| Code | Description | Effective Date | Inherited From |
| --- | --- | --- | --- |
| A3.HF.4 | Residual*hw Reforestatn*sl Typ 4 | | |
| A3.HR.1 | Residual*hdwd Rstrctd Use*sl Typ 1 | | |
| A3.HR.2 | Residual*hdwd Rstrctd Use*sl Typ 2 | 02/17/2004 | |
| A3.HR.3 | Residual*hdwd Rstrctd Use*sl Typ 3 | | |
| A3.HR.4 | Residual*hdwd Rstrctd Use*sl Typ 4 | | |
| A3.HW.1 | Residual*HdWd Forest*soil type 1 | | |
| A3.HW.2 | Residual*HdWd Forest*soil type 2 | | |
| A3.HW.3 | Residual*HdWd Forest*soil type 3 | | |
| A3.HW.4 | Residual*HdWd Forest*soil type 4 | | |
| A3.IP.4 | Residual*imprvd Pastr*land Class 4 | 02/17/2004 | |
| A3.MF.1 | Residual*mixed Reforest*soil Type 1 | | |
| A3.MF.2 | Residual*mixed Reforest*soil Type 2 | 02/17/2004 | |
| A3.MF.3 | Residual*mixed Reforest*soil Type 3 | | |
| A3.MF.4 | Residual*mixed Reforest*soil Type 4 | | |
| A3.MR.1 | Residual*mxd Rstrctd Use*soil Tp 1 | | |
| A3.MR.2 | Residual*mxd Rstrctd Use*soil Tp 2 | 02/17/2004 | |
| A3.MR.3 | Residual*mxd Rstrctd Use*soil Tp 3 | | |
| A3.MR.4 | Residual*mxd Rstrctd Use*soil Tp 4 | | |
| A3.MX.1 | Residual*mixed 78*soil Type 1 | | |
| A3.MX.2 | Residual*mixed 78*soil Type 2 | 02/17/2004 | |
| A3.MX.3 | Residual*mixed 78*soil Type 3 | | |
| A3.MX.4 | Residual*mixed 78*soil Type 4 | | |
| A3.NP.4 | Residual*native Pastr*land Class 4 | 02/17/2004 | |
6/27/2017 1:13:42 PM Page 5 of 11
============
## WORK TASK
Return every record above exactly as written.

## WRITTEN ANSWER
| Code | Description | Effective Date | Inherited From |
| --- | --- | --- | --- |
| A3.HF.4 | Residual*hw Reforestatn*sl Typ 4 | | |
| A3.HR.1 | Residual*hdwd Rstrctd Use*sl Typ 1 | | |
| A3.HR.2 | Residual*hdwd Rstrctd Use*sl Typ 2 | 02/17/2004 | |
| A3.HR.3 | Residual*hdwd Rstrctd Use*sl Typ 3 | | |
| A3.HR.4 | Residual*hdwd Rstrctd Use*sl Typ 4 | | |
| A3.HW.1 | Residual*HdWd Forest*soil type 1 | | |
| A3.HW.2 | Residual*HdWd Forest*soil type 2 | | |
| A3.HW.3 | Residual*HdWd Forest*soil type 3 | | |
| A3.HW.4 | Residual*HdWd Forest*soil type 4 | | |
| A3.IP.4 | Residual*imprvd Pastr*land Class 4 | 02/17/2004 | |
| A3.MF.1 | Residual*mixed Reforest*soil Type 1 | | |
| A3.MF.2 | Residual*mixed Reforest*soil Type 2 | 02/17/2004 | |
| A3.MF.3 | Residual*mixed Reforest*soil Type 3 | | |
| A3.MF.4 | Residual*mixed Reforest*soil Type 4 | | |
| A3.MR.1 | Residual*mxd Rstrctd Use*soil Tp 1 | | |
| A3.MR.2 | Residual*mxd Rstrctd Use*soil Tp 2 | 02/17/2004 | |
| A3.MR.3 | Residual*mxd Rstrctd Use*soil Tp 3 | | |
| A3.MR.4 | Residual*mxd Rstrctd Use*soil Tp 4 | | |
| A3.MX.1 | Residual*mixed 78*soil Type 1 | | |
| A3.MX.2 | Residual*mixed 78*soil Type 2 | 02/17/2004 | |
| A3.MX.3 | Residual*mixed 78*soil Type 3 | | |
| A3.MX.4 | Residual*mixed 78*soil Type 4 | | |
| A3.NP.4 | Residual*native Pastr*land Class 4 | 02/17/2004 | |
6/27/2017 1:13:42 PM Page 5 of 11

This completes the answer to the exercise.